## Excerpt provided
--- START ---

CityCenter write-down pushes MGM Mirage to 1Q loss | NevadaAppeal.com

CityCenter write-down pushes MGM Mirage to 1Q loss

LAS VEGAS (AP) – MGM Mirage’s CEO said Thursday that, despite operating losses and a write-down on its CityCenter joint venture, the casino operator has solid plans to attract more customers to struggling Las Vegas.

“The whole goal here is to grow the market, because if we can do that, everyone will benefit but we can be the largest beneficiary, given our size,” CEO Jim Murren told The Associated Press.

The company’s plans have long centered around CityCenter, the $8.5 billion complex of resorts, restaurants, entertainment, retail shops and a casino it built with Dubai World, which opened in December. And state and local leaders have looked to CityCenter as a must-see attraction that will provide jobs and renewed motivation for visitors to come.

But the development’s centerpiece Aria Resort & Casino lost $66 million during its first full quarter.

MGM Mirage, which is based in Las Vegas and has stakes in 16 resorts in the United States and China, pegged its net loss at $96.7 million, or 22 cents per share, for the period that ended March 31. That’s compared with net income of $105.2 million, or 38 cents per share for 2009’s first quarter.

Revenue fell 3 percent to $1.46 billion. The results were in line with a preliminary earnings report MGM Mirage released in April.

--- END ---

## Given information

--- START ---

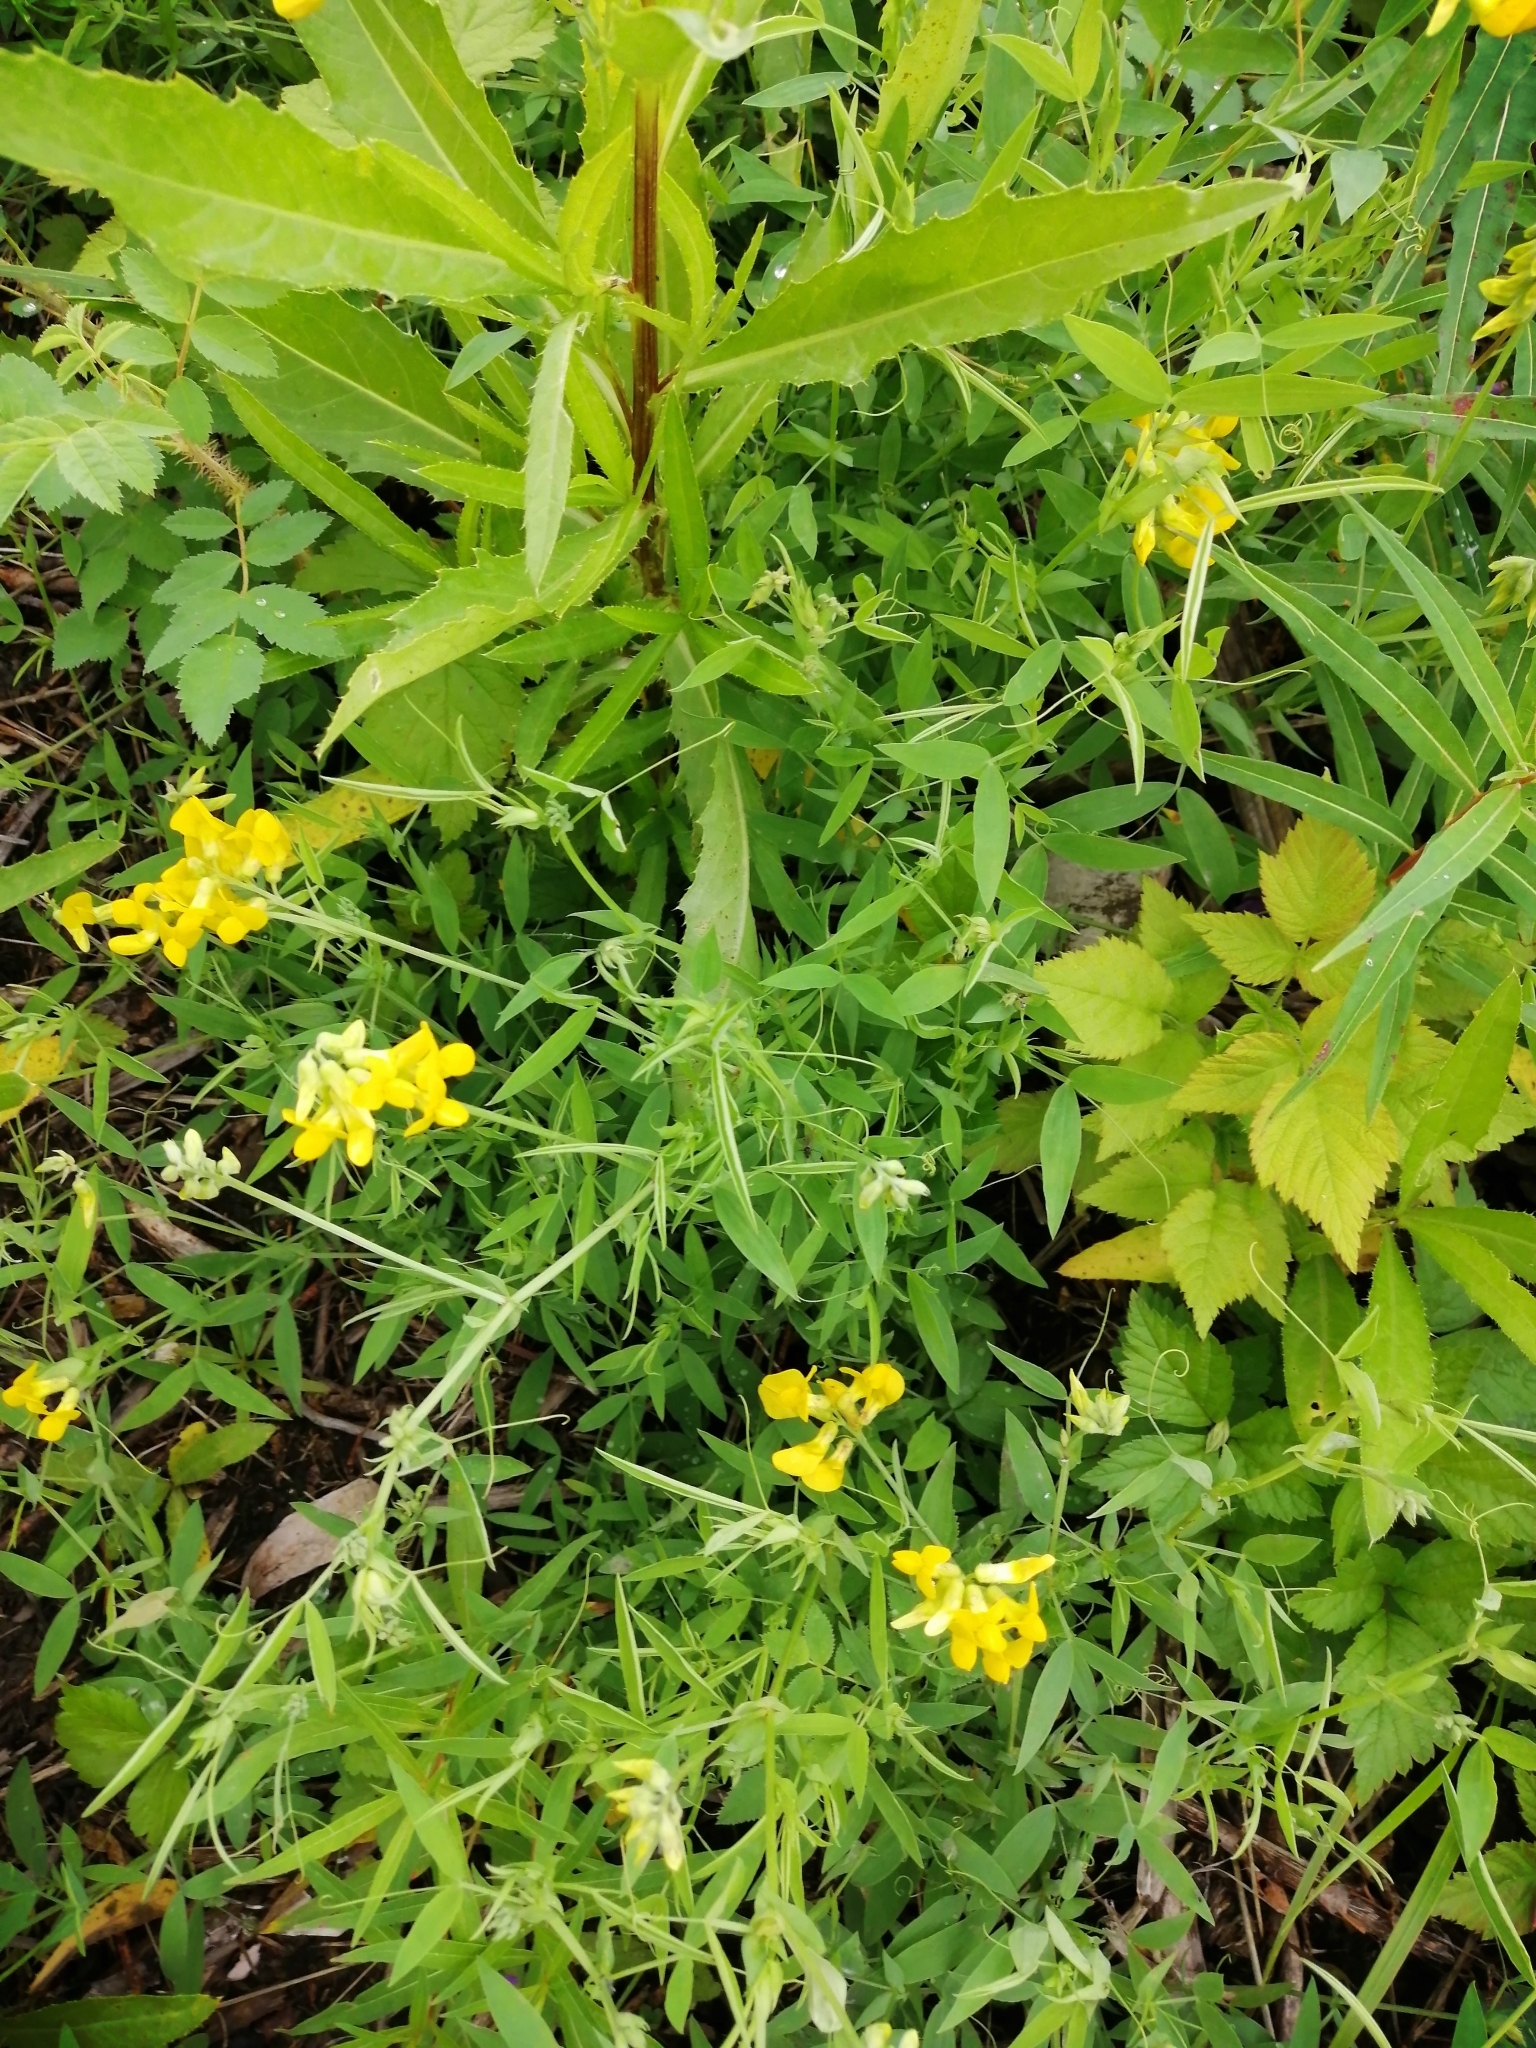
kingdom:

--- END ---

## Problems to solve
A) Rewrite the MGM Mirage article's passage starting with "LAS VEGAS (AP)" and going on through "struggling Las Vegas.", switching "Thursday" to "Friday".
B) According to the MGM Mirage article, how much did Aria Resort & Casino lose during its first full quarter?

## Solved tasks
A)
LAS VEGAS (AP) – MGM Mirage’s CEO said Friday that, despite operating losses and a write-down on its CityCenter joint venture, the casino operator has solid plans to attract more customers to struggling Las Vegas.

B) $66 million